Retype the listing exactly, minus its pictures.

--- DATASET SECTION ---
··········

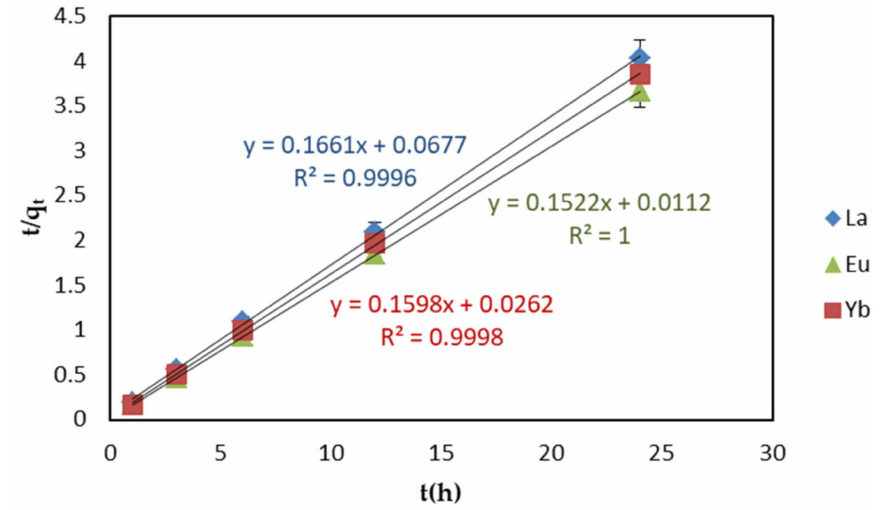
Figure 10. Pseudo − second − order linear kinetic models of REEs adsorption on EDTA–CS@ZIF-8. Table 2. Parameters for two kinetic models of adsorption of REEs by EDTA–CS@ZIF-8.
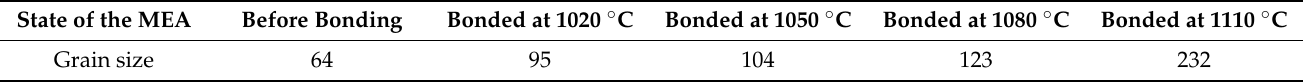
Figure 5. Microstructure of the (CoCrNi) 94 Al 3 Ti 3 MEA/DD5 single-crystal superalloy joints diffusion-bonded at different temperatures: ( a , b ) 1020 °C, ( c , d ) 1050 °C, and ( e , f ) 1080 °C. Table 2. Grain size of the (CoCrNi) 94 Al 3 Ti 3 MEA in different states ( µ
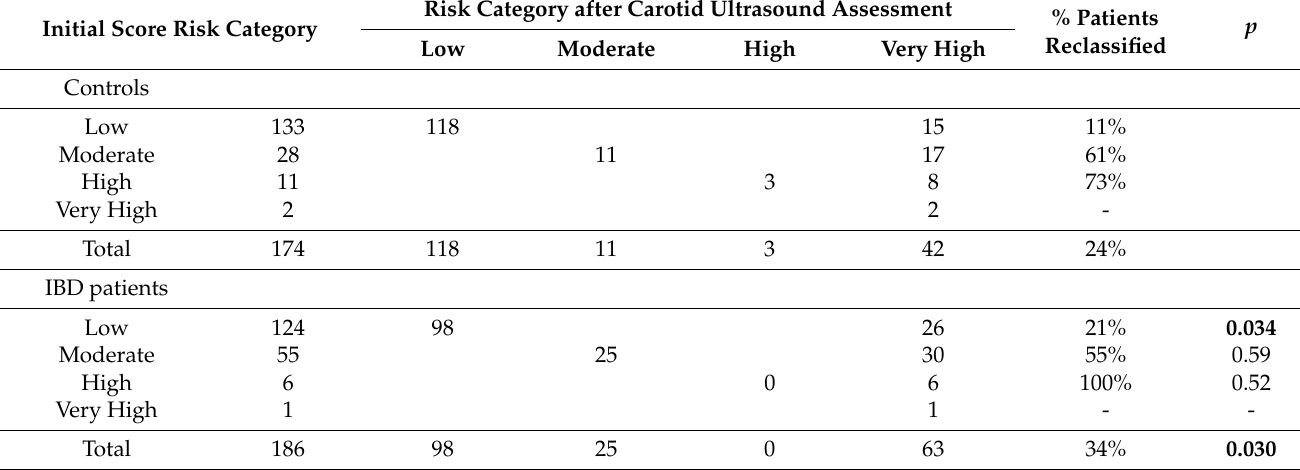
Table 2. Systematic Coronary Risk Evaluation (SCORE) risk category reclassification after carotid ultrasound assessment in patients with inflammatory bowel disease (IBD) and controls. Risk Category after Carotid Ultrasound Assessment % Initial Score Risk Category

··········

--- WRITTEN SOLUTION ---
Figure 10. Pseudo − second − order linear kinetic models of REEs adsorption on EDTA–CS@ZIF-8. Table 2. Parameters for two kinetic models of adsorption of REEs by EDTA–CS@ZIF-8.
Figure 5. Microstructure of the (CoCrNi) 94 Al 3 Ti 3 MEA/DD5 single-crystal superalloy joints diffusion-bonded at different temperatures: ( a , b ) 1020 °C, ( c , d ) 1050 °C, and ( e , f ) 1080 °C. Table 2. Grain size of the (CoCrNi) 94 Al 3 Ti 3 MEA in different states ( µ
Table 2. Systematic Coronary Risk Evaluation (SCORE) risk category reclassification after carotid ultrasound assessment in patients with inflammatory bowel disease (IBD) and controls. Risk Category after Carotid Ultrasound Assessment % Initial Score Risk Category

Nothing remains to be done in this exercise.